Is G-III Apparel Group, Ltd. A Value Trap?

Is G-III Apparel Group, Ltd. A Value Trap? 

G-III Apparel (NASDAQ: GIII) is a well-established company with solid results for the Q2 period but it may also be a value trap. The company’s brands are not as strong as some others in the sector and it lacks a dividend which is a prominent feature of other stocks in the group. Trading at 4.5X its earnings it is a value compared to the 6.7X to 13X range the market will pay for names like PVH Corporation (NYSE: PVH), Levi Strauss (NYSE: LEVI), Ralph Lauren (NYSE: RL), or V.F. Corporation (NYSE: VFC), and it is a deep value compared to the broader market, but it is unlikely to see a multiple expansion any time soon and the outlook for revenue and earnings is not supportive of the price action now. 

G-III Has Mixed Quarter, Guides Weak 

G-III had a decent quarter in Q2 and even led the group with YOY growth of 25.3% but there is an offsetting factor in the 2 and 3-year comparisons. The company has only just regained the pre-pandemic business levels while its competitors grew beyond those levels a few quarters ago. Among the reasons are the company’s brands which aren’t as strong as the top-tier names and the company’s outsized exposure to licensed products specifically sporting-related items. Regardless, the results were as mixed as any in the group and came with the same weakened guidance. The $605.2 million in revenue is up 25.3% from last year but it’s down 5.5% from 2019 and only beat the consensus by 200 basis points. 

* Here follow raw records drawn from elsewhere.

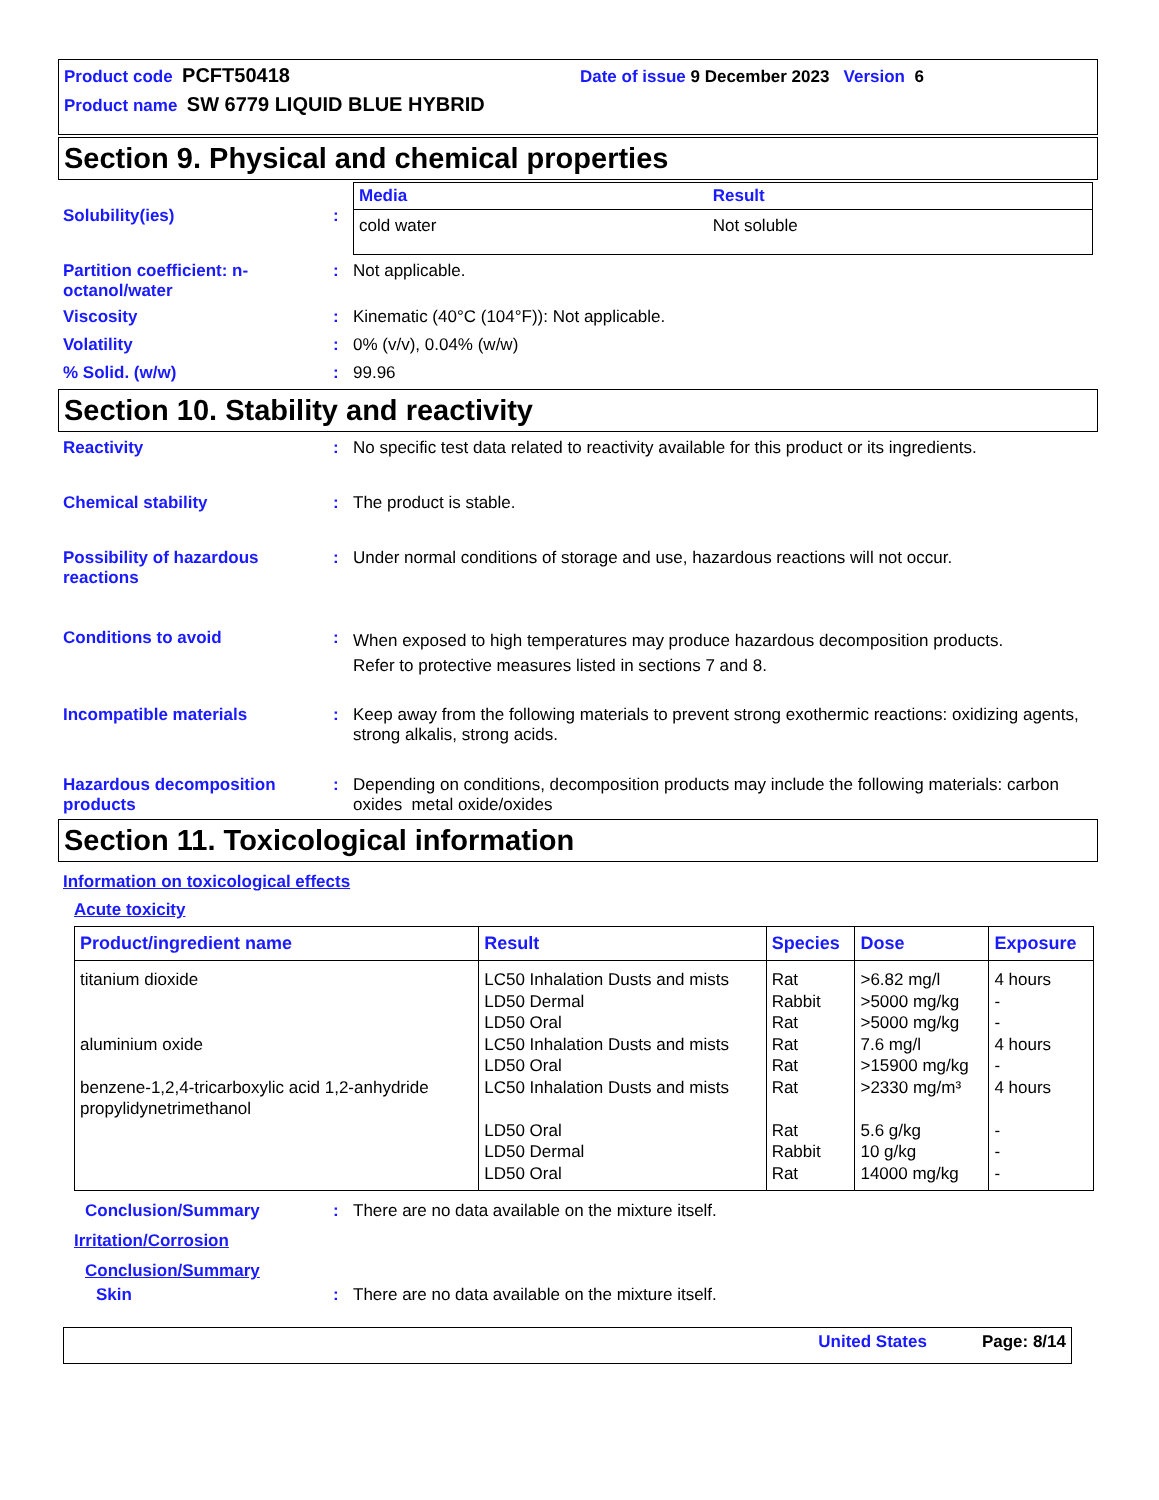Product code PCFT50418 Date of issue 9 December 2023 Version 6
Product name SW 6779 LIQUID BLUE HYBRID
Section 9. Physical and chemical properties
Solubility(ies) :
| Media | Result |
| --- | --- |
| cold water | Not soluble |
Partition coefficient: n-octanol/water
: Not applicable.
Viscosity : Kinematic (40°C (104°F)): Not applicable.
Volatility : 0% (v/v), 0.04% (w/w)
% Solid. (w/w) : 99.96
Section 10. Stability and reactivity
Reactivity : No specific test data related to reactivity available for this product or its ingredients.
Chemical stability : The product is stable.
Possibility of hazardous reactions
: Under normal conditions of storage and use, hazardous reactions will not occur.
Conditions to avoid :
When exposed to high temperatures may produce hazardous decomposition products.
Refer to protective measures listed in sections 7 and 8.
Incompatible materials : Keep away from the following materials to prevent strong exothermic reactions: oxidizing agents, strong alkalis, strong acids.
Hazardous decomposition products
: Depending on conditions, decomposition products may include the following materials: carbon oxides metal oxide/oxides
Section 11. Toxicological information
Information on toxicological effects
Acute toxicity
| Product/ingredient name | Result | Species | Dose | Exposure |
| --- | --- | --- | --- | --- |
| titanium dioxide aluminium oxide benzene-1,2,4-tricarboxylic acid 1,2-anhydride propylidynetrimethanol | LC50 Inhalation Dusts and mists LD50 Dermal LD50 Oral LC50 Inhalation Dusts and mists LD50 Oral LC50 Inhalation Dusts and mists LD50 Oral LD50 Dermal LD50 Oral | Rat Rabbit Rat Rat Rat Rat Rat Rabbit Rat | >6.82 mg/l >5000 mg/kg >5000 mg/kg 7.6 mg/l >15900 mg/kg >2330 mg/m³ 5.6 g/kg 10 g/kg 14000 mg/kg | 4 hours - - 4 hours - 4 hours - - - |
Conclusion/Summary : There are no data available on the mixture itself.
Irritation/Corrosion
Conclusion/Summary
Skin : There are no data available on the mixture itself.
United States Page: 8/14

Moving down to the income, the news is even more tepid with margin narrowing at both the gross and operating levels. The gross margin contracted 210 basis points and the operating margin by 300 to leave the earnings down on a YOY basis. The GAAP earnings are up but include $0.35 in gains associated with the value of the Karl Lagerfeld investment and acquisition of the remaining outstanding shares of the company but the adjusted EPS is down substantially. The worst news is the $0.36 in adjusted EPS is not only down from last year’s $0.41 in adjusted EPS but missed by $0.07 and the outlook for earnings is deteriorating. 

The company’s guidance for Q3 and the full year was lowered for both the top and bottom lines. The revenue is now expected in a range slightly below the Marketbeat.com consensus while the outlook for earnings was reduced more drastically. The company is expecting adjusted EPS in the range of $3.60 to $3.70 compared to the consensus fo $4.28 which is a difference of 1500 basis points. Based on the outlook for the industry at large, it is possible this guidance is overly optimistic as well. One point of note is that inventory more than doubled over the past year which may have the company set up for a round of discounts, promotions, and clearance that will dig deeper into the bottom line. 

G-III Apparel Group’s Capital Returns Are Not Attractive 

G-III Apparel Group has a buyback plan in place and there were 10 million shares left to be repurchased at the end of the 1st quarter but no mention was made of buybacks in the Q2 release. That along with the 0.0% dividend makes it a much less attractive stock than its competitors that pay at least 0.28% in yield (PVH Corporation) and as much as 4.9% (V.F. Corporation), and most of these companies also buy back shares. 

The Technical Outlook: G-III Apparel Outperforms The Group? 

Oddly enough, G-III Apparel has been outperforming its peers since the pandemic bottom but take that with a grain of salt. Not only is the stage set for this stock to underperform over the next few quarters but the post-pandemic outperformance disappears and turns into underperformance as you expand the comparison. The takeaway is that G-III Apparel Group is not the best choice for long-term investors, especially if income and dividends are an important part of the investment outlook and plan. 

Is G-III Apparel Group, Ltd. A Value Trap?